O nacionalismo e a segurança

Nos EUA, uma pequena empresa de tecnologia conseguiu desenvolver um identificador eletrônico de impressão digital. Imediatamente, conquistou uma encomenda de US$ 1 milhão do Pentágono.
No Brasil, a pequena Griaule -empresa incubada na Unicamp- desenvolveu um sistema de identificação digital em larga escala, que foi considerado o oitavo melhor do mundo pelo Nist (uma espécie de Inmetro ampliado dos EUA). Foram 30 dias de processamento contínuo nos Estados Unidos, com um sistema de "clusters" cedido pela Itautec.
O que ela ganhou? Nada. A Polícia Federal adquiriu por US$ 39 milhões um sistema francês de identificação digital.

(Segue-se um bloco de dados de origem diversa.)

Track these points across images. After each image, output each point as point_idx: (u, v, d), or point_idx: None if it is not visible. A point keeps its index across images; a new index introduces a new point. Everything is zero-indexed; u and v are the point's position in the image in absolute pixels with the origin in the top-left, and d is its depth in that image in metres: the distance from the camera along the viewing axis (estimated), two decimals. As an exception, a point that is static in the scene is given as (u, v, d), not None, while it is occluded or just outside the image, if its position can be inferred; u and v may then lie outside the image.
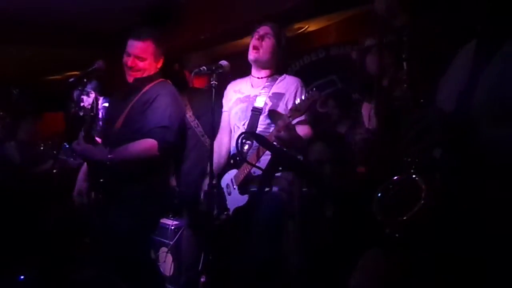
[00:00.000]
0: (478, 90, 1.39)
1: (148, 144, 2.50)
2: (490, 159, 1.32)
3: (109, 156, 2.46)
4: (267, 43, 2.58)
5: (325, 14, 4.40)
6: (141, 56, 2.66)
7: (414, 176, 1.42)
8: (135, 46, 2.65)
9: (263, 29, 2.60)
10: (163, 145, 2.52)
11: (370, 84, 3.00)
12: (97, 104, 3.46)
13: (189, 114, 3.31)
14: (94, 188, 2.64)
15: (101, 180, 2.58)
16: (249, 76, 2.72)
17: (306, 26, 4.70)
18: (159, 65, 2.76)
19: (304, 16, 4.35)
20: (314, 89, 2.25)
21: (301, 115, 2.32)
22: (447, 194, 1.41)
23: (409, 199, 1.39)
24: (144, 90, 2.69)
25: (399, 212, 1.39)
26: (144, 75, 2.70)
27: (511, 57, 1.35)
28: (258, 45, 2.59)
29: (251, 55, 2.62)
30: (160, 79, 2.77)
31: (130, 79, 2.71)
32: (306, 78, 2.61)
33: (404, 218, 1.37)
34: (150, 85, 2.71)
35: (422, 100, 1.51)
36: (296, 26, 4.60)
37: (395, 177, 1.49)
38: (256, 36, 2.60)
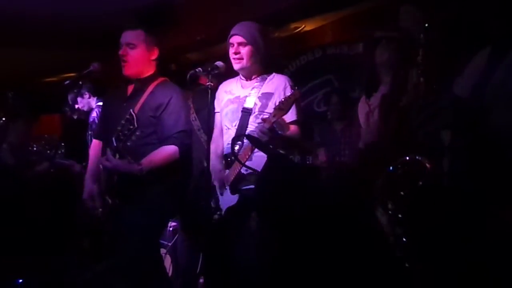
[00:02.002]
0: (492, 81, 1.43)
1: (170, 151, 2.61)
2: (500, 142, 1.36)
3: (139, 167, 2.52)
4: (245, 51, 2.57)
5: (321, 14, 4.40)
6: (132, 43, 2.65)
7: (419, 157, 1.47)
8: (126, 35, 2.68)
9: (236, 38, 2.58)
10: (183, 148, 2.64)
11: (375, 79, 2.98)
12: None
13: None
14: (109, 192, 2.68)
15: (118, 183, 2.64)
16: (239, 76, 2.71)
17: (303, 26, 4.69)
18: (153, 56, 2.73)
19: (301, 15, 4.35)
20: (296, 88, 2.31)
21: (285, 114, 2.34)
22: (452, 176, 1.45)
23: (414, 178, 1.45)
24: (148, 90, 2.68)
25: (403, 189, 1.44)
26: (139, 69, 2.69)
27: None
28: (239, 56, 2.58)
29: (235, 65, 2.61)
30: (161, 78, 2.76)
31: (125, 72, 2.68)
32: (303, 78, 2.59)
33: (407, 192, 1.44)
34: (153, 84, 2.70)
35: (435, 86, 1.55)
36: (293, 26, 4.60)
37: (403, 158, 1.54)
38: (234, 47, 2.59)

Era o módulo inicial, que permite armazenar apenas 5 milhões de digitais. Se quiser estender para o país inteiro, serão mais US$ 500 milhões. Depois da saída de Luiz Eduardo Soares do Ministério da Justiça, há uma orientação para que as polícias de todos os Estados adquiram a solução francesa. É um pálido exemplo da falta de sintonia entre as políticas industriais do governo e a falta de definição para o sistema de compras e de financiamento.
A Griaule começou seu negócio com um financiamento de R$ 80 mil da Finep -que saiu após dois anos de análise. Desenvolvido o sistema, conseguiu entrar em alguns Estados e vender para empresas privadas. Todo o sistema de identificação digital do Poupatempo é dela, assim como os sistemas de Tocantins e de outros Estados.

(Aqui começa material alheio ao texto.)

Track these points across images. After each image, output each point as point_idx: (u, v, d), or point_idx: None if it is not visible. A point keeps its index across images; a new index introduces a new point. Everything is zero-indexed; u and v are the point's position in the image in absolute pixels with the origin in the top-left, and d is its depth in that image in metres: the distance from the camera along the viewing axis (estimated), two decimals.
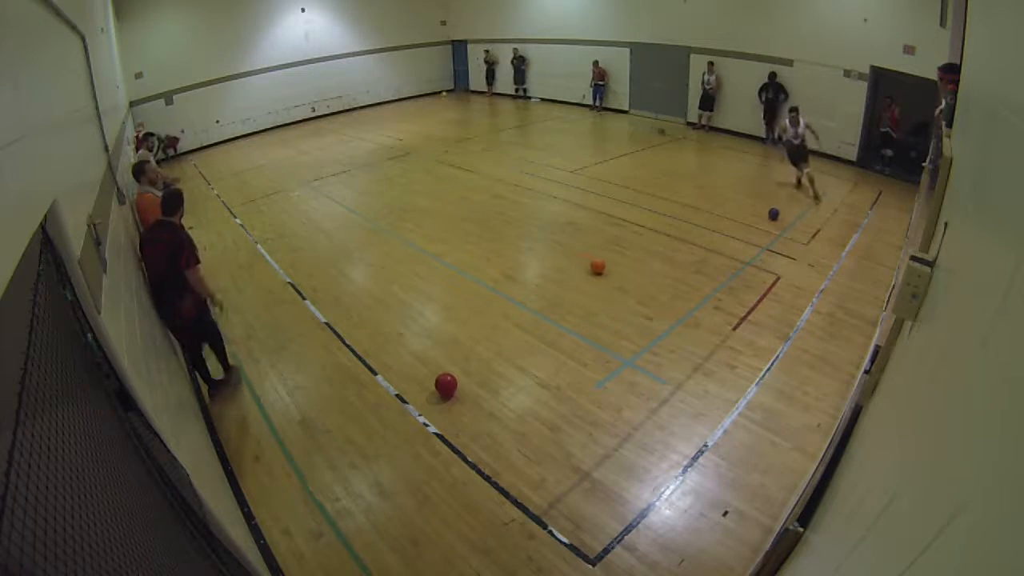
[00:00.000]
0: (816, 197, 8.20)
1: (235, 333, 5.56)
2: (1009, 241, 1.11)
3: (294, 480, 3.78)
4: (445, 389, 4.47)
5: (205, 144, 13.76)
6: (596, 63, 14.37)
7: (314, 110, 16.04)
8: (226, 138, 14.17)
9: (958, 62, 3.56)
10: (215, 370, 4.75)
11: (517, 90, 17.25)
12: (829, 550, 1.96)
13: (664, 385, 4.50)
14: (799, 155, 8.37)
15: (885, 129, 9.43)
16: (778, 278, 6.10)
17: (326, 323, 5.63)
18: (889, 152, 9.44)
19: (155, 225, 4.18)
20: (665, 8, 12.68)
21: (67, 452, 1.31)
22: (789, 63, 10.65)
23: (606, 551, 3.17)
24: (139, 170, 5.51)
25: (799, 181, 8.64)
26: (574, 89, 15.43)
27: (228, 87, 14.11)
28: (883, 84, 9.41)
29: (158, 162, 11.16)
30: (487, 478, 3.70)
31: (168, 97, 12.98)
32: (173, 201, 4.16)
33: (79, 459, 1.38)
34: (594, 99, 14.88)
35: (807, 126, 8.23)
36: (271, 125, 15.11)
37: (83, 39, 4.34)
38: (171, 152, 13.09)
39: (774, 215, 7.55)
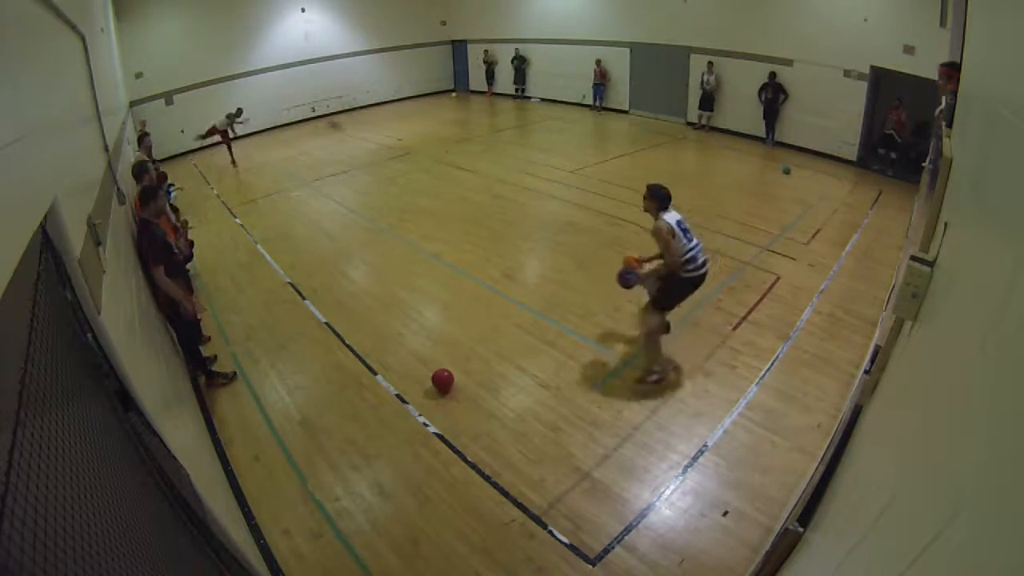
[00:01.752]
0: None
1: (235, 333, 5.56)
2: (1009, 241, 1.11)
3: (294, 480, 3.78)
4: (442, 384, 4.48)
5: (205, 144, 13.72)
6: (599, 62, 14.36)
7: (314, 110, 16.02)
8: None
9: (959, 61, 3.56)
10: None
11: (517, 90, 17.24)
12: (829, 550, 1.96)
13: (664, 385, 4.50)
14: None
15: (889, 131, 9.42)
16: (778, 278, 6.10)
17: (326, 323, 5.63)
18: (893, 154, 9.42)
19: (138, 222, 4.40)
20: (665, 8, 12.67)
21: (67, 452, 1.31)
22: (789, 63, 10.65)
23: (606, 551, 3.17)
24: (141, 169, 5.52)
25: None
26: (574, 89, 15.41)
27: (228, 87, 14.08)
28: (883, 84, 9.41)
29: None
30: (487, 478, 3.70)
31: (168, 97, 12.97)
32: (143, 195, 4.32)
33: (79, 459, 1.38)
34: (594, 99, 14.88)
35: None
36: (271, 125, 15.08)
37: (83, 39, 4.33)
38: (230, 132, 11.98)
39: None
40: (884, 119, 9.54)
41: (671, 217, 4.23)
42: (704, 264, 4.27)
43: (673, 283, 4.31)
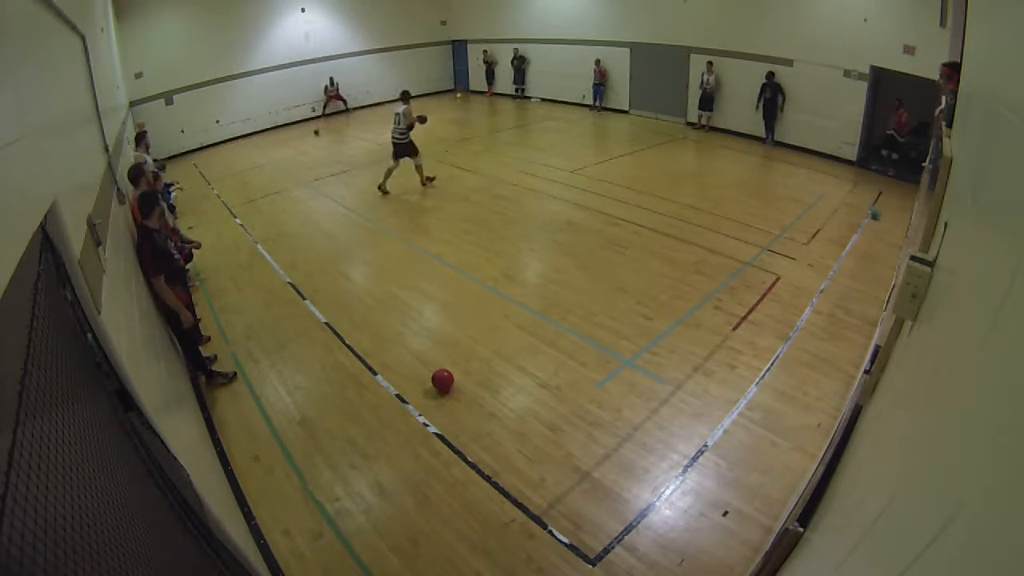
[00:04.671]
0: None
1: (235, 333, 5.56)
2: (1009, 241, 1.11)
3: (294, 480, 3.78)
4: (442, 384, 4.48)
5: (205, 144, 13.73)
6: (598, 62, 14.36)
7: (314, 110, 16.02)
8: (226, 138, 14.14)
9: (959, 61, 3.56)
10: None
11: (517, 90, 17.24)
12: (829, 550, 1.95)
13: (664, 385, 4.50)
14: None
15: (890, 132, 9.41)
16: (778, 278, 6.10)
17: (326, 323, 5.63)
18: (894, 155, 9.41)
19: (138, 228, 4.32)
20: (665, 8, 12.67)
21: (67, 452, 1.30)
22: (789, 63, 10.65)
23: (606, 551, 3.17)
24: (137, 173, 5.48)
25: None
26: (574, 89, 15.42)
27: (228, 87, 14.09)
28: (883, 84, 9.40)
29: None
30: (487, 478, 3.70)
31: (168, 97, 12.97)
32: (144, 203, 4.21)
33: (79, 459, 1.38)
34: (594, 99, 14.88)
35: None
36: (271, 125, 15.08)
37: (83, 39, 4.33)
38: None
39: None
40: (886, 120, 9.53)
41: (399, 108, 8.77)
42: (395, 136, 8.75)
43: None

Quando a Polícia Federal abriu a licitação, o sistema nem sequer foi considerado. Queria-se um sistema de Primeiro Mundo. Aí a empresa aproveitou uma ida a Washington, em um evento com o Nist, e apresentou o produto para certificação no FBI. O órgão solicitou os testes ao Nist, e a empresa foi habilitada a fornecer ao FBI. Nem isso demoveu a PF de sua decisão. A encomenda piloto da PF está sendo transformada, agora, em uma compra quase obrigatória para que as polícias estaduais se integrem ao sistema de segurança único pensado. Todo o sistema de identificação nacional estará dependendo de tecnologia externa.
Como é que se faz? Se se consegue o produto inovador, não há capital de giro. O financiamento para pesquisas ou está disponível para a academia ou para grandes empresas. Adota-se um modelo invertido do poder de compra do Estado. Nos EUA, há uma política para aquisição preferencial de pequenas empresas sediadas no país. No Brasil, a opção é pelo "Primeiro Mundo", independentemente da análise técnica dos sistemas nacionais.
O nacionalismo não consiste apenas em paradas militares. Há que implementar uma política de compras efetiva. Para evitar o uso de licitações de sistemas para jogadas -como tem ocorrido com freqüência em quase todos os níveis de governo-, poderia se criar um sistema de certificação, tipo do Nist, a ser aplicado pelo Inmetro. E as empresas nacionais certificadas não poderiam ser alijadas de licitações públicas.
O próprio presidente da República compareceu à solenidade em que a PF inaugurou seu equipamento francês -certamente por falta de informação. Mas é uma prova de que o nacionalismo ainda é uma posição muito mais retórica do que efetiva.